By delivering real-time data across functions ERP can foster internal collaboration, he told FoodNavigator. “It is all about having one source of data and sharing that across the business in real time... It is all about capturing and reporting in real time through shop floor data capture, mobile systems, EDI [electronic data interchange] connections to your customers to pull their sales orders in automatically. And having all that at your fingertips.”
This makes for improved forecasting – an invaluable asset to the food industry which is largely characterised by short lead times. Indeed, according to Moir, a need to deliver products at speed to customers is an important trend underpinning process innovation in the food sector.
“In the food sector… you used to get more time. A supermarket would give you an order a week before delivery. Now the timescale is compacted. You get your forecast in the day before, you get your order in at 10 o’clock in the morning and you have to ship it my 2 o’clock that afternoon to hit the shelves the next day…. You can’t rely on long batch runs. You have to react very quickly to changes in demand to meet customer requirements.
“It is about getting a lot of control over your business. Understanding your yields and the things that are causing your yields to vary.

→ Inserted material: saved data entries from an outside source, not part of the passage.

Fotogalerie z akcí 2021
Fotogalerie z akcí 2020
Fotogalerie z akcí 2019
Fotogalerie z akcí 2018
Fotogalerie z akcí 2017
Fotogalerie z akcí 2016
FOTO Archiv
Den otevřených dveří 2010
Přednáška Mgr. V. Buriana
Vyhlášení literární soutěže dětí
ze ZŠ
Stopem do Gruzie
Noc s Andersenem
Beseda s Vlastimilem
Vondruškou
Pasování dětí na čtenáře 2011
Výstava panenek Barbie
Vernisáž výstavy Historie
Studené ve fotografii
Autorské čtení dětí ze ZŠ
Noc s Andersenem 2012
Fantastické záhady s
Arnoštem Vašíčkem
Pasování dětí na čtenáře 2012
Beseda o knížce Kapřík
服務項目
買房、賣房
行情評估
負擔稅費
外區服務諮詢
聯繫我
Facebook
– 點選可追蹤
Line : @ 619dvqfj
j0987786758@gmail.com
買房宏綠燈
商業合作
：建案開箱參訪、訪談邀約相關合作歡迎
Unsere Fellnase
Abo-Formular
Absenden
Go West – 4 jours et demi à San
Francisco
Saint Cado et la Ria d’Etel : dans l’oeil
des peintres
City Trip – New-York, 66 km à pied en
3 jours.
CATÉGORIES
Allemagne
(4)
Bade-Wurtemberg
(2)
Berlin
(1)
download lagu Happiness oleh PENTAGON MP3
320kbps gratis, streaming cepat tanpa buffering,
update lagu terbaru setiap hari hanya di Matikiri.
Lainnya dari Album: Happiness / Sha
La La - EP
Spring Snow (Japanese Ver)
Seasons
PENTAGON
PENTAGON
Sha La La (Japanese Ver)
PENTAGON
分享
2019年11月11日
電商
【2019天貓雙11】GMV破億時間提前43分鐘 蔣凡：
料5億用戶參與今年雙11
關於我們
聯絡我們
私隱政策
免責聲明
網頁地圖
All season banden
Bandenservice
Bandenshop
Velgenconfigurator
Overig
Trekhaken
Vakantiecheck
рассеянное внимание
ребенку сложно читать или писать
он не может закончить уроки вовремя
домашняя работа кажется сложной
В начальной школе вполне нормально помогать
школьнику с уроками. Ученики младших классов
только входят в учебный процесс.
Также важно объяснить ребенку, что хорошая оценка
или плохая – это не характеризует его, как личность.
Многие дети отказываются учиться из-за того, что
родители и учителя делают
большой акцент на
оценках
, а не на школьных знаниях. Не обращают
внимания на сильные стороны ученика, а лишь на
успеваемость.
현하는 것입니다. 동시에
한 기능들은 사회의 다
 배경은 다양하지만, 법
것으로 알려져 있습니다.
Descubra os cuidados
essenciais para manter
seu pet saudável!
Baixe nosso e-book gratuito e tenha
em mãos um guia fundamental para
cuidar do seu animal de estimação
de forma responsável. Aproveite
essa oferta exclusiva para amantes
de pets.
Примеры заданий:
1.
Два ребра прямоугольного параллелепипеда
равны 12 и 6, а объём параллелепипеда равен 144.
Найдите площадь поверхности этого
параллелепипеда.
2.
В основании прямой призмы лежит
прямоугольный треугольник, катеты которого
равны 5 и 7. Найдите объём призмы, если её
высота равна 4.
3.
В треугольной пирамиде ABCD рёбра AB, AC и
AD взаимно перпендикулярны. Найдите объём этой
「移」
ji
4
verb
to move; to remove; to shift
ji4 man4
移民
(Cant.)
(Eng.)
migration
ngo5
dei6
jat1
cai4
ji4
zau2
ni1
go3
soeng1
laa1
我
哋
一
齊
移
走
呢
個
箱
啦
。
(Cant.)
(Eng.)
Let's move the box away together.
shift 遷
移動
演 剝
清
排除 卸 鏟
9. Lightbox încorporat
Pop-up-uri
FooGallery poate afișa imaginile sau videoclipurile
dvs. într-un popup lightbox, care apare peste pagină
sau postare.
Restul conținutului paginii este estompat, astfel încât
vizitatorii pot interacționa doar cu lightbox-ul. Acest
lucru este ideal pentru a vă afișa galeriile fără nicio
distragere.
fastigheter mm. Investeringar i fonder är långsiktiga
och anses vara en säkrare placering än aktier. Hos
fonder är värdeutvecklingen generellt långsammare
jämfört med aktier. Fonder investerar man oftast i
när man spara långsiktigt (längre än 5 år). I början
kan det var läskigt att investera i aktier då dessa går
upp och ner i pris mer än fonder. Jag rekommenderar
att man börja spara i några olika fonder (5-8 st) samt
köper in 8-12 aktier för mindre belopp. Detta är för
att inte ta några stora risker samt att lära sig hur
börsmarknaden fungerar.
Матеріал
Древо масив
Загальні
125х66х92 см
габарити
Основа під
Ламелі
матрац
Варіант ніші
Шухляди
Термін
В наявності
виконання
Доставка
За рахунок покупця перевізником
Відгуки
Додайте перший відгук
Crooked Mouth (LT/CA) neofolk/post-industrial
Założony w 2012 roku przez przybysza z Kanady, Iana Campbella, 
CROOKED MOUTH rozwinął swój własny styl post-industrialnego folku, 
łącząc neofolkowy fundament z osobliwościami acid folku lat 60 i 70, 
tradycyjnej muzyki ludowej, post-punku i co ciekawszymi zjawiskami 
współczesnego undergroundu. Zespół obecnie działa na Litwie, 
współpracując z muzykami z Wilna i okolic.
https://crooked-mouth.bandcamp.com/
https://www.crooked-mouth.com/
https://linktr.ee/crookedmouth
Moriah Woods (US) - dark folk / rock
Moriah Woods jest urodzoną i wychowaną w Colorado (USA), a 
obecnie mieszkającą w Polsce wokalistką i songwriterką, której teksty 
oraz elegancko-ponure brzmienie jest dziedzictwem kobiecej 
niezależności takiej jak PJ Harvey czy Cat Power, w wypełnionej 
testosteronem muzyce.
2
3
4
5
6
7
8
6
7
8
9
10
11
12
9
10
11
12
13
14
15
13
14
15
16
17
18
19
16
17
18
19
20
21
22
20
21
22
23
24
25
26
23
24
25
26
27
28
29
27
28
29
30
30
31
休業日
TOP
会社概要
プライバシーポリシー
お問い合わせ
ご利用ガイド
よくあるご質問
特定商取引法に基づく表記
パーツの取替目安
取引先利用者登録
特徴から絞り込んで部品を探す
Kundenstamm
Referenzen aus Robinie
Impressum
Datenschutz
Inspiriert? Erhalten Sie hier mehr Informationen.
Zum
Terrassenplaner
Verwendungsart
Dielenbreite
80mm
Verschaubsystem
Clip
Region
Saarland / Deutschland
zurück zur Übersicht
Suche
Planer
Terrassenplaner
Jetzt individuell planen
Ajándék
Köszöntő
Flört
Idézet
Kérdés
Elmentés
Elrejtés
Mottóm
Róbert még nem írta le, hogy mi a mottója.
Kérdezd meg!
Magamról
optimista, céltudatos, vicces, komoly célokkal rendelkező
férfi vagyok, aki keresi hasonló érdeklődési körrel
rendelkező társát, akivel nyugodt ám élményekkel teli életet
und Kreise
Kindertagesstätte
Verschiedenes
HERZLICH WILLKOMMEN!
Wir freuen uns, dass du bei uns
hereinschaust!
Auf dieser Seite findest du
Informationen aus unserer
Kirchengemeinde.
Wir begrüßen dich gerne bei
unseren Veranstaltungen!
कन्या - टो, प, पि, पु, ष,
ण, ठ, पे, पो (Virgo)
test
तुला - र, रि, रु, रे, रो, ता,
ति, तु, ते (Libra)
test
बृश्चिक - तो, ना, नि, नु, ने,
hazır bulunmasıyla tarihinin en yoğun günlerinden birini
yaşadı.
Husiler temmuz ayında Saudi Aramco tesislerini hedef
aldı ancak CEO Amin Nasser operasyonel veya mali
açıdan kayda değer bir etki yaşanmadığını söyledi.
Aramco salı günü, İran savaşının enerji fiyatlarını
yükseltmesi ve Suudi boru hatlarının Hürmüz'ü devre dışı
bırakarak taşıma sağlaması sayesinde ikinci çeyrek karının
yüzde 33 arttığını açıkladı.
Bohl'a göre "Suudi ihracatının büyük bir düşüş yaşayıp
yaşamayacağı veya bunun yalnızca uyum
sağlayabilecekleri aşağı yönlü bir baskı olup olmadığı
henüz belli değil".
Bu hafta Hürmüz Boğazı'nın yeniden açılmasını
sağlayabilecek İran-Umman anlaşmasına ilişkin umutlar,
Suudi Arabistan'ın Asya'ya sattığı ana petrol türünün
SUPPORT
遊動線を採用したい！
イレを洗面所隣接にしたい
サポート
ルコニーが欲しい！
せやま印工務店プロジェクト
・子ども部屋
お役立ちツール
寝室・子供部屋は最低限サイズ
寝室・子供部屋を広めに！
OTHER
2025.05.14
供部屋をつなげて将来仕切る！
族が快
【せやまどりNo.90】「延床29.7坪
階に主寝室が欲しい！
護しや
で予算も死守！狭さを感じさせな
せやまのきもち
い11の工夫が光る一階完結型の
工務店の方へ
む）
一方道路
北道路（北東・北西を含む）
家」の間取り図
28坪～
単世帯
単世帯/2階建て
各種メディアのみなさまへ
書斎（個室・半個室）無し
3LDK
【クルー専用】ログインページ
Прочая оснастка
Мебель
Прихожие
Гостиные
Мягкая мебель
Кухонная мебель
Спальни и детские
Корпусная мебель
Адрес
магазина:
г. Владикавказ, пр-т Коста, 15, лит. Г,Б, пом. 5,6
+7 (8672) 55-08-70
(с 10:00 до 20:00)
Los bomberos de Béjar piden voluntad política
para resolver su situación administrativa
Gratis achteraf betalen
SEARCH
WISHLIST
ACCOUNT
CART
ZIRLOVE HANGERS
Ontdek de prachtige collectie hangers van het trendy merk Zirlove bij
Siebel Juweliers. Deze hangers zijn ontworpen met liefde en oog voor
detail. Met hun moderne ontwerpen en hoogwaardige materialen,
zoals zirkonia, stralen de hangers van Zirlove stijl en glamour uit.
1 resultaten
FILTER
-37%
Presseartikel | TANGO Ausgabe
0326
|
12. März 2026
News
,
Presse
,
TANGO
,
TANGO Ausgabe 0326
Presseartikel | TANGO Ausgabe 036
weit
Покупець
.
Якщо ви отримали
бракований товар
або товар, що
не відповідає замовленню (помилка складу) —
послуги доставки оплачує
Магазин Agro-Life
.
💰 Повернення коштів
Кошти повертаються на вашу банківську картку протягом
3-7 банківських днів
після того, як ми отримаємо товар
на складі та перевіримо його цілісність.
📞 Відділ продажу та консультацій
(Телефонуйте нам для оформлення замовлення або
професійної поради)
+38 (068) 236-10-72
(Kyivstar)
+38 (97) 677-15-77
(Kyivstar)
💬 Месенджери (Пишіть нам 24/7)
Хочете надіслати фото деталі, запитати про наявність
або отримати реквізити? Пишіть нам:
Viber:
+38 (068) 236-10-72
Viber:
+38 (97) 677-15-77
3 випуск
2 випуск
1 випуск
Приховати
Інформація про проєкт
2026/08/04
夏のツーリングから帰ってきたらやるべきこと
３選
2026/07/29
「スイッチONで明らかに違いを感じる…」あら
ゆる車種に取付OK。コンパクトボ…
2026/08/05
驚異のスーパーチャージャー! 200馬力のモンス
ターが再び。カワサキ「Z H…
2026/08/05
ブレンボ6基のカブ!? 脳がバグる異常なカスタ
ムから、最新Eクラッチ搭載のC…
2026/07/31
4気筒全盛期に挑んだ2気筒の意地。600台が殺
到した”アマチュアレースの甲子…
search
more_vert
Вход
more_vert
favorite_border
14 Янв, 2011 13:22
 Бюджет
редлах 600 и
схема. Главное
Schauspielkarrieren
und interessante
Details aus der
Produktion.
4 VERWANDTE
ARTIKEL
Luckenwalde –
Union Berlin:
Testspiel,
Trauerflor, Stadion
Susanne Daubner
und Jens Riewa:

Regulatory compliance is huge in terms of having that info all within the system, easily searchable and easily managed.”
Traceability, transparency and safety
If speed is one benefit of ERP, increased traceability is a “key point”, Moir said.
“If you are using shop floor data capture equipment you can respond to any recalls or any food audits within seconds rather than the four-hour suggested time limit,” he noted.
A quick response time can push down the expense associated with costly recalls. And accurate data can limit the number of products recalled unnecessarily.
“In terms of accuracy, if you are batch controlling everything that goes into the plant, when you are issuing it to your production line you are scanning it and that will tell you whether it is the wrong product. In terms of all the allergen scares or labelling concerns, you can make sure you are validating everything that goes into the production line and capturing traceability.
“Recalls are fairly inevitable. You are always going to get some kind of label fault or whatever. But if you are capturing data accurately you can warn your customers quickly and minimise the amount of product that you are going to have to recall because you know exactly which batches were affected.”
Improved efficiency, compliance and safety result in cost savings that can “vary dramatically” between businesses – depending on how effectively an organisation implements ERP rollout, Moir suggested. According to Epicor, some customers have reported a return on investment (which for a small food business is likely to total five to six figures) within six months.
Sector collaboration: the future of ERP
ERP systems principally function by promoting improved efficiency, data use and collaboration within an organisation. But as ERP evolves, it is also coming to address the hot potato of data sharing between customers, manufacturers and suppliers, Moir suggested.
He believes that players in the food industry are increasingly willing to share information to drive accuracy and efficiency. “You are getting a lot more information from suppliers [and] giving a lot more information to customers.”
This is making the supply chain more efficient: “You can have supplier portals so they can log in to see what your stock levels are and replenish them for you without having to make purchase orders. In the same way, you can be monitoring the Epos [electronic point of sale] system at the supermarket to see how your products are selling so you can look at your own forecasts of what you should be manufacturing.”
In the future, Moir predicted this trend strengthened collaboration across the supply chain will gain traction as technologies like blockchain and the Internet of Things (IoT) build trust and transparency.
“More and more, connecting ERP through web services or blockchain to get that information from other systems throughout the globe will shorten the amount of time it takes for recalls. Instead of having to record all the information in your own system as it comes in you just know it was this lot number from this company and you can get traceability back automatically. I think that is a big thing that will change in the industry over time. I’m not saying it will come in tomorrow but I could see it coming in the next few years.”